How music saved me

Me and my mother (1969)

In 2013, I was forty-four years old and struggling to find enjoyment in life. Nothing had prepared me for the grief I felt after my mother died in 2011. For two years, I tried an endless string of activities that, according to the many books I read, were supposed to improve my mood. At one point, I even made a daily checklist of work, exercise, sleep, hobbies, and social time, carefully tracking whether I had done all the things that were supposed to make me happy. It was not enough.

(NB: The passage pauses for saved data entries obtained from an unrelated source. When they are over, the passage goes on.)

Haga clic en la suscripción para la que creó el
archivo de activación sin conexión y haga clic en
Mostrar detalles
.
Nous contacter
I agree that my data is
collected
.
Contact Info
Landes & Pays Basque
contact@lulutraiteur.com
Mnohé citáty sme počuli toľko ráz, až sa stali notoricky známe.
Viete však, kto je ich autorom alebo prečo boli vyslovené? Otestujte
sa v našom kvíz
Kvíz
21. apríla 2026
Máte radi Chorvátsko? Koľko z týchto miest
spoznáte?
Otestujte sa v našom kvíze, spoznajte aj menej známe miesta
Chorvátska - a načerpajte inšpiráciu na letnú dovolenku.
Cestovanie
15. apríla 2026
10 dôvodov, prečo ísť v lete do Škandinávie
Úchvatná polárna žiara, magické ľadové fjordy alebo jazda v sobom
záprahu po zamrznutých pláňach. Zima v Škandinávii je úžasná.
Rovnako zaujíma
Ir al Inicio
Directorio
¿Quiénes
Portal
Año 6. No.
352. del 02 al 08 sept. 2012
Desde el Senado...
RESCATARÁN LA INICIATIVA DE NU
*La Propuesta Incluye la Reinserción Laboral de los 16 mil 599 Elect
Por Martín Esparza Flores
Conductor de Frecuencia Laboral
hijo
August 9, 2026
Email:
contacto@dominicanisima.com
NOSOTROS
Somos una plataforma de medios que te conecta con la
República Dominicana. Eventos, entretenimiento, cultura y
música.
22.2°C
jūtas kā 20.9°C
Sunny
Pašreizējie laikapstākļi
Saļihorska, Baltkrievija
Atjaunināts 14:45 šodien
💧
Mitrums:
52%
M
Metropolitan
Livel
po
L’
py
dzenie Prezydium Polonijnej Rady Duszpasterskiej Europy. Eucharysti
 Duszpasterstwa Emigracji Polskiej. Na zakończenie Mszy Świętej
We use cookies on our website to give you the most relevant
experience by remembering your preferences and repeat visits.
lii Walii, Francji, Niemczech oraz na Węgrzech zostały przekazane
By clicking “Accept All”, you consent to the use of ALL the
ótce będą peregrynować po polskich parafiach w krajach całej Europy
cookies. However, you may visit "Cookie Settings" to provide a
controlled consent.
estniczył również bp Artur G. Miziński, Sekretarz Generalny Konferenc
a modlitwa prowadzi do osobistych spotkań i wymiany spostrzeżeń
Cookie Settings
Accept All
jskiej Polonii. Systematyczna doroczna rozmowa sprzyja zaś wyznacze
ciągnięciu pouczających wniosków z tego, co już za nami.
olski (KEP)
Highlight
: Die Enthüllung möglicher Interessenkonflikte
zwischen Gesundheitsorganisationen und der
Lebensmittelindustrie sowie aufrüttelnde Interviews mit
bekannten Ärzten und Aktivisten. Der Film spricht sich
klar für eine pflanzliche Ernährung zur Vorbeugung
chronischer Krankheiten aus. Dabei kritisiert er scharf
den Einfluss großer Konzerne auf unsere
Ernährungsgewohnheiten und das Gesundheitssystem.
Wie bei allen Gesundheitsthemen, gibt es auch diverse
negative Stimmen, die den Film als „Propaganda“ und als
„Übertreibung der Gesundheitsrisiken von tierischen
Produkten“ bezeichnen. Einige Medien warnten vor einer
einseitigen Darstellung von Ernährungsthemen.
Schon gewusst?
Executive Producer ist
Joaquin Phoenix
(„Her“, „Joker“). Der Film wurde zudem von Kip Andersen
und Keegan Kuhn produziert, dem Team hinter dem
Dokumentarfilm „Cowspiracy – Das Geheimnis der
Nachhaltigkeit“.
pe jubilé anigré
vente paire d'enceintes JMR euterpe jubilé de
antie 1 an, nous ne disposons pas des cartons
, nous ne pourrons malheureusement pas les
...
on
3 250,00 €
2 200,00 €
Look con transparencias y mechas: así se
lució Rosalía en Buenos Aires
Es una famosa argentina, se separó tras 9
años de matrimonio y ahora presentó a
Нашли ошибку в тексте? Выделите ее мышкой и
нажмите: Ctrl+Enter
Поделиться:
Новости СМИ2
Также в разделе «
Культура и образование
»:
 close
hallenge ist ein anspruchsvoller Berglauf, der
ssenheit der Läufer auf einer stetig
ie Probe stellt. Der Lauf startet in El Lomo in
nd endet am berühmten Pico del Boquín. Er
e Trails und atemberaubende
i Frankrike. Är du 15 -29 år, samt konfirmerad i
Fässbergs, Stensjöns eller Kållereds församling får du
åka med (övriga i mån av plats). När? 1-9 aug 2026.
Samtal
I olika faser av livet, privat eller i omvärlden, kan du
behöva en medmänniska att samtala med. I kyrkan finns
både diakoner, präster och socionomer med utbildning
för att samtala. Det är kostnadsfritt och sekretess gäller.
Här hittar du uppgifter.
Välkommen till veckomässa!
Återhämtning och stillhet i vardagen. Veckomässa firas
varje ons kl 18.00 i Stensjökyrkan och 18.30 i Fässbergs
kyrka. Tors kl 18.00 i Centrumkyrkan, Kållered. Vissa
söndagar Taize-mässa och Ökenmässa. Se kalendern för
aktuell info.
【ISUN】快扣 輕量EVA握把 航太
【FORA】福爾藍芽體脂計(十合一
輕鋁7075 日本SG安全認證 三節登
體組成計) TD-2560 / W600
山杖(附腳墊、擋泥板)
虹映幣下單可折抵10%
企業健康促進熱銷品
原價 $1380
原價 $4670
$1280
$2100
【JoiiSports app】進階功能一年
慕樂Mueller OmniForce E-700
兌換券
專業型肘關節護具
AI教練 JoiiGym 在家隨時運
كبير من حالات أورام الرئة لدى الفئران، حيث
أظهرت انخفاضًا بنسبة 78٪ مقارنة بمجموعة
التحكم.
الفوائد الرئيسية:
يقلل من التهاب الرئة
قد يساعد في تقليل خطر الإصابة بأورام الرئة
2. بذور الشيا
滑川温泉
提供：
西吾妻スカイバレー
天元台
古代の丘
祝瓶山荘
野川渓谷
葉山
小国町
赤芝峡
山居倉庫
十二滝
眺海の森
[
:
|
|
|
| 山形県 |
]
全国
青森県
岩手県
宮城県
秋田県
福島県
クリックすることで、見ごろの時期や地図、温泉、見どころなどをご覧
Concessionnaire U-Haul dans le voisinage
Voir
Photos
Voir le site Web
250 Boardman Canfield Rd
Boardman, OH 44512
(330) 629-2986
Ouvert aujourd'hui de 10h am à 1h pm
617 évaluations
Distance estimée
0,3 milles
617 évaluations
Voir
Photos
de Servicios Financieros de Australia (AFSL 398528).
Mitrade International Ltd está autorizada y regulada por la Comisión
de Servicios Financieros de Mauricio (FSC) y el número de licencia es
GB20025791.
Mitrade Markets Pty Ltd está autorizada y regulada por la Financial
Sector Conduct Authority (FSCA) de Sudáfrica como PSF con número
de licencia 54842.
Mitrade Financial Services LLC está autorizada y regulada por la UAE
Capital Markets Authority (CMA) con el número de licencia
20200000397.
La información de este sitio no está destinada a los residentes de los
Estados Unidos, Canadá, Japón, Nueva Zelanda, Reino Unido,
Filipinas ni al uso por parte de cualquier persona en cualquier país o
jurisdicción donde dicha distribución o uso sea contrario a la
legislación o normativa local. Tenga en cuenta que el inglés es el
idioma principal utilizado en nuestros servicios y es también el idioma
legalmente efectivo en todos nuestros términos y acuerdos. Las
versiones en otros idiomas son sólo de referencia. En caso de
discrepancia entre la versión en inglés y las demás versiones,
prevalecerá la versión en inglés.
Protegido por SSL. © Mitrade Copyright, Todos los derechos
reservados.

Eventually, I stopped trying to fix how I felt and simply went through the motions of my life. One of those motions was flying back to New York after a business trip to California. From the airplane window, the sky was clear and blue, the view expansive and calm, the kind of scene that usually invites reflection or gratitude. I knew it was a moment I would have enjoyed earlier in life, but instead my throat tightened and I turned toward the window, trying to hide my tears from the passenger beside me.

I was traveling alone, with no one to talk to, so I reached for a pen began to search for words. I wrote a short poem about how the blue sky seemed gray, about my mother being gone, her ashes scattered in the sea. That poem became a song, the first I had ever written.

That was over twelve years ago. I have been writing and recording songs ever since, and what began as a lifeline has become a central part of who I am.

My new vinyl LP, coming in 2026, brings together songs written across that entire span of time, with a wide range of subjects, moods and musical arrangements. There is the darkly comic “Misery Store,” about someone who wants to spend a saturday night thinking about dying; “Still Here,” about unconditional love and acceptance; “Dishwasher Love,” about how small gestures add up to create deep connection; and the title track, “Dive into the Wave,” inspired by Rumi’s image of a wave in search of the ocean, not realizing it is already part of it. Taken together, these songs form a chronicle of my inner life, including its struggles, celebrations, and moments of clarity.

That's me (left) with my brother Rob and my mother, Elly, in 1970. We returned to this beach in Bridgehampton to scatter her remains in 2013.